First post on this forum, great site with some great info. I'm really new to engineering and have just been offered a gunsmithing apprenticeship. Eventually I'd like to have my own shop and manufacture my own products.

I'm wondering though what is the procedure for using CNC? So If I design something on Solidworks for example and now have a 3D model of a part, what happens then? I've heard of programs like MasterCAM, does a program like that convert the solid model into G-Code for the CNC machine or do you have to manually create tool paths?

Any input appreciated thanks!


----------



## Tony Wells (Nov 21, 2013)

CAM (Computer Assisted Machining) are intended to help get around hand coding the G and M codes. With a 3d model, you select a surface to machine, or surfaces with possible.....then select the tool you want to use on that surface, and a few other variables and it will create the tool path for you, supposedly in the most efficient way possible. Often, the actual code can be optimized on the shop floor by an authorized operator who knows his machine, or by an astute programmer. They are not foolproof, but can be great labor saving software. 

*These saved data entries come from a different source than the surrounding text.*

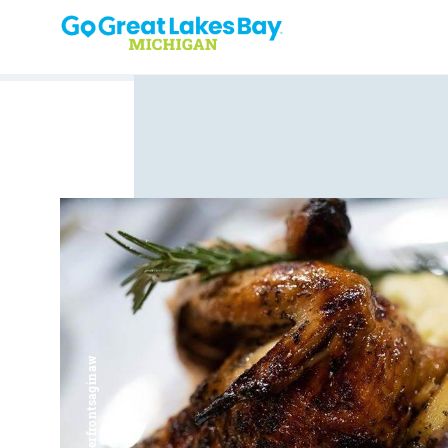
Skip to content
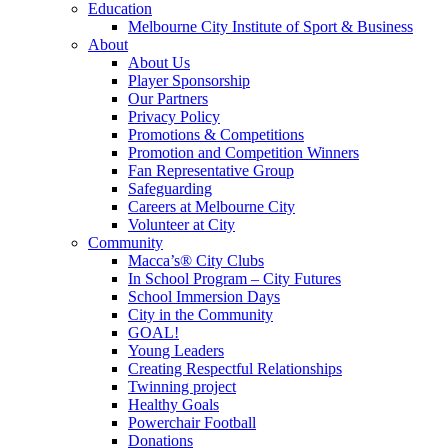
Education
Melbourne City Institute of Sport & Business
About
About Us
Player Sponsorship
Our Partners
Privacy Policy
Promotions & Competitions
Promotion and Competition Winners
Fan Representative Group
Safeguarding
Careers at Melbourne City
Volunteer at City
Community
Macca’s® City Clubs
In School Program – City Futures
School Immersion Days
City in the Community
GOAL!
Young Leaders
Creating Respectful Relationships
Twinning project
Healthy Goals
Powerchair Football
Donations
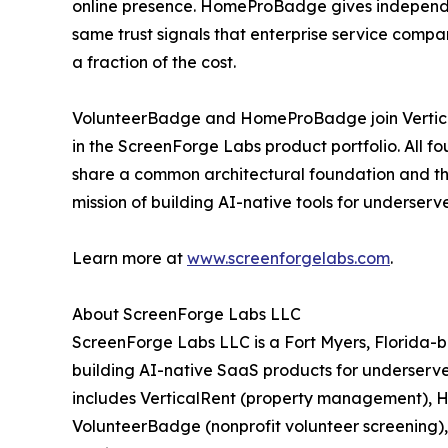
online presence. HomeProBadge gives independ
same trust signals that enterprise service comp
a fraction of the cost.
VolunteerBadge and HomeProBadge join Vertic
in the ScreenForge Labs product portfolio. All fo
share a common architectural foundation and t
mission of building AI-native tools for underser
Learn more at
www.screenforgelabs.com
.
About ScreenForge Labs LLC
ScreenForge Labs LLC is a Fort Myers, Florida
building AI-native SaaS products for underserved
includes VerticalRent (property management), Ho
VolunteerBadge (nonprofit volunteer screenin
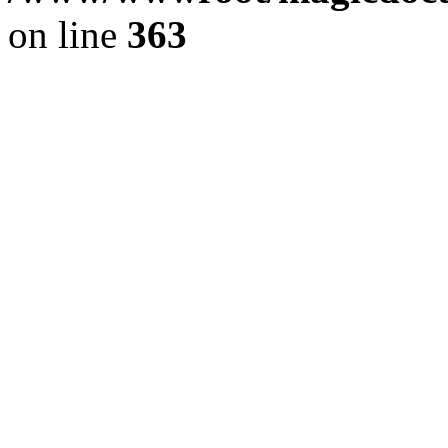
on line
363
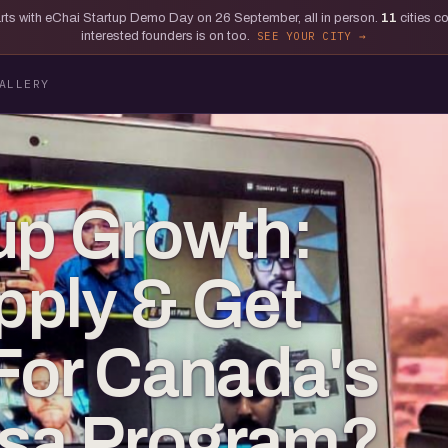
tarts with eChai Startup Demo Day on 26 September, all in person.
11
cities c
interested founders is on too.
SEE YOUR CITY
ALLERY
up Growth:
pply & Get
For Canada's
isa Program?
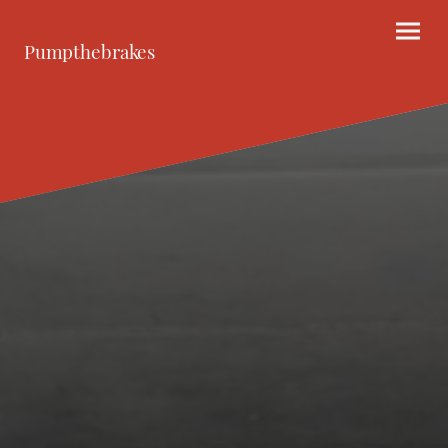
Pumpthebrakes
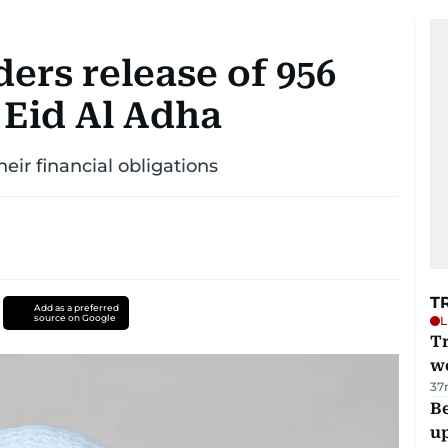
ers release of 956
 Eid Al Adha
ir financial obligations
T
Add as a preferred
source on Google
L
T
we
37
Be
u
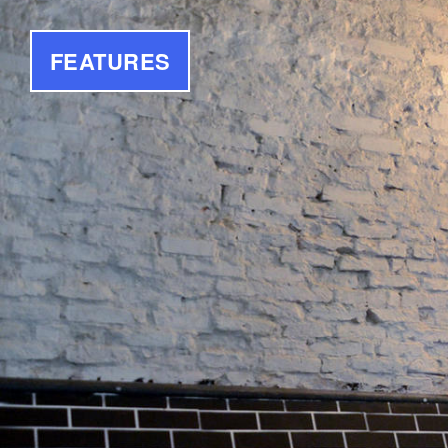
FEATURES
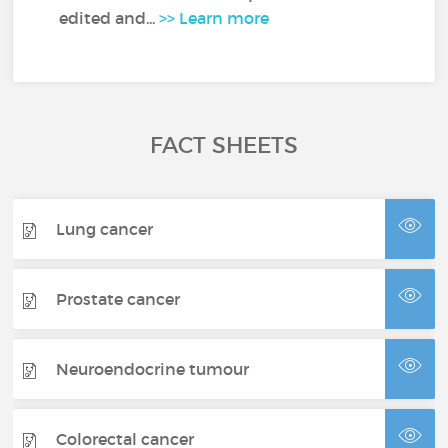
edited and...
>> Learn more
FACT SHEETS
Lung cancer
Prostate cancer
Neuroendocrine tumour
Colorectal cancer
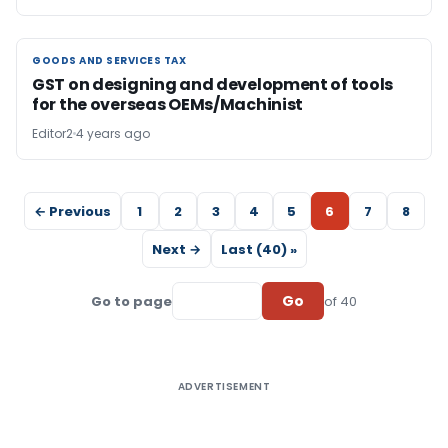
GOODS AND SERVICES TAX
GOODS AND SERVICES TAX
GST on designing and development of tools
for the overseas OEMs/Machinist
Editor2
4 years ago
← Previous
1
2
3
4
5
6
7
8
Next →
Last (40) »
Go
Go to page
of 40
ADVERTISEMENT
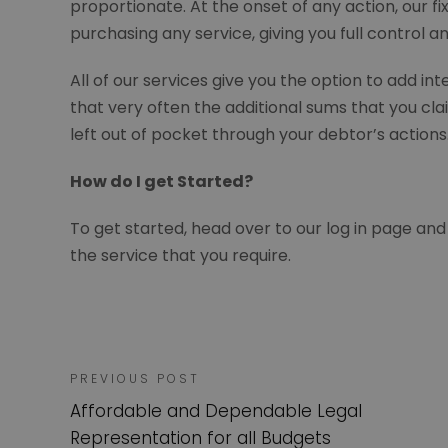
proportionate. At the onset of any action, our f
purchasing any service, giving you full control 
All of our services give you the option to add i
that very often the additional sums that you clai
left out of pocket through your debtor’s action
How do I get Started?
To get started, head over to our log in page and
the service that you require.
PREVIOUS POST
Affordable and Dependable Legal
Representation for all Budgets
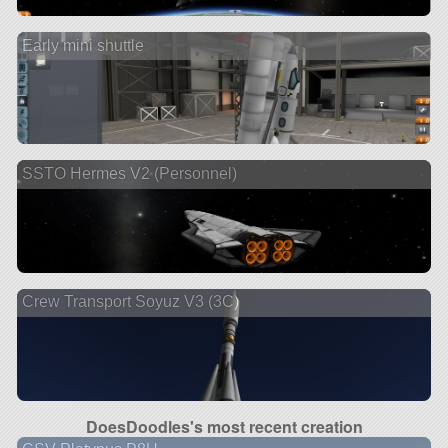
Early mini shuttle
SSTO Hermes V2 (Personnel)
Crew Transport Soyuz V3 (3C)
DoesDoodles's most recent creation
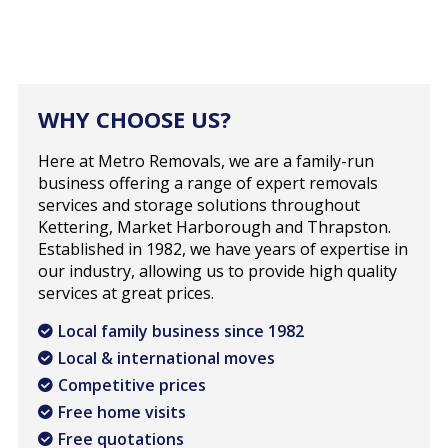
WHY CHOOSE US?
Here at Metro Removals, we are a family-run
business offering a range of expert removals
services and storage solutions throughout
Kettering, Market Harborough and Thrapston.
Established in 1982, we have years of expertise in
our industry, allowing us to provide high quality
services at great prices.
Local family business since 1982
Local & international moves
Competitive prices
Free home visits
Free quotations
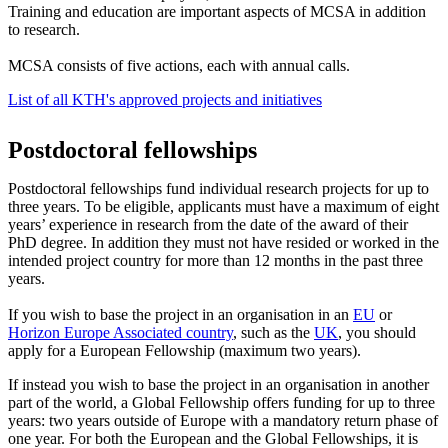
Training and education are important aspects of MCSA in addition
to research.
MCSA consists of five actions, each with annual calls.
List of all KTH's approved projects and initiatives
Postdoctoral fellowships
Postdoctoral fellowships fund individual research projects for up to
three years. To be eligible, applicants must have a maximum of eight
years’ experience in research from the date of the award of their
PhD degree. In addition they must not have resided or worked in the
intended project country for more than 12 months in the past three
years.
If you wish to base the project in an organisation in an
EU
or
Horizon Europe Associated country
, such as the
UK
, you should
apply for a European Fellowship (maximum two years).
If instead you wish to base the project in an organisation in another
part of the world, a Global Fellowship offers funding for up to three
years: two years outside of Europe with a mandatory return phase of
one year. For both the European and the Global Fellowships, it is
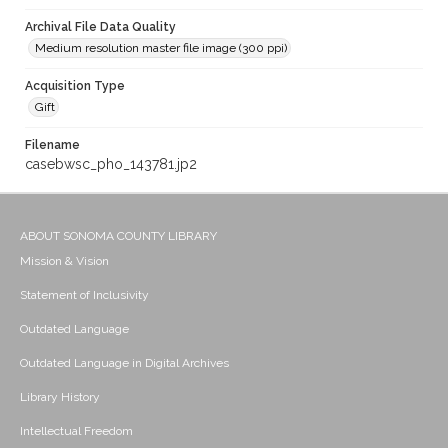
Archival File Data Quality
Medium resolution master file image (300 ppi)
Acquisition Type
Gift
Filename
casebwsc_pho_143781.jp2
ABOUT SONOMA COUNTY LIBRARY
Mission & Vision
Statement of Inclusivity
Outdated Language
Outdated Language in Digital Archives
Library History
Intellectual Freedom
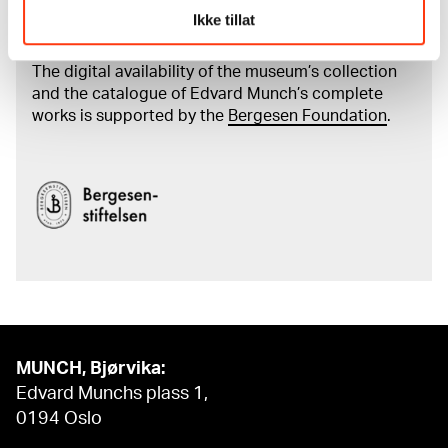
Read more about the work of digitising Edvard
Ikke tillat
Munch's artworks.
The digital availability of the museum’s collection
and the catalogue of Edvard Munch’s complete
works is supported by the
Bergesen Foundation
.
MUNCH, Bjørvika:
Edvard Munchs plass 1,
0194 Oslo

Normally, you would have a "library" of tools set up to choose from that you could count on having on hand. You build this over time, learning just what tools you have, or as you acquire them. The big help in CAM  in general lies in contouring surfaces, IMO. Once you have a solid model, or even a wire-frame, it saves much calculation and manual code entry, especially on non-uniform features. Machine tools love to cut straight lines, but with 3 or more axes, and CAM, that's all out the window.

On the machine, the tool list generated by the programmer is set up by the operator. End mills of certain styles and sizes are chosen, boring and turning tools, or whatever are all set up in the machine according to the tool number assignment in the program. After all tools are loaded, they are "qualified", or the machine is told what and where they are in reference to it's "home position", typically. Care must be exercised to make sure there are no interferences between tool, part, and machine. Speeds and feeds are determined by the programmer, but usually can be adjusted at the machine.

That's a nutshell explanation. There is more detail to it, but that's about how it goes.


----------



## Matabele (Nov 22, 2013)

Thanks for the great explanation Tony, appreciate it! Is MasterCAM an example of that conversion software you were talking about? Are there any other programs out there you'd recommend? Any good free ones at all?


----------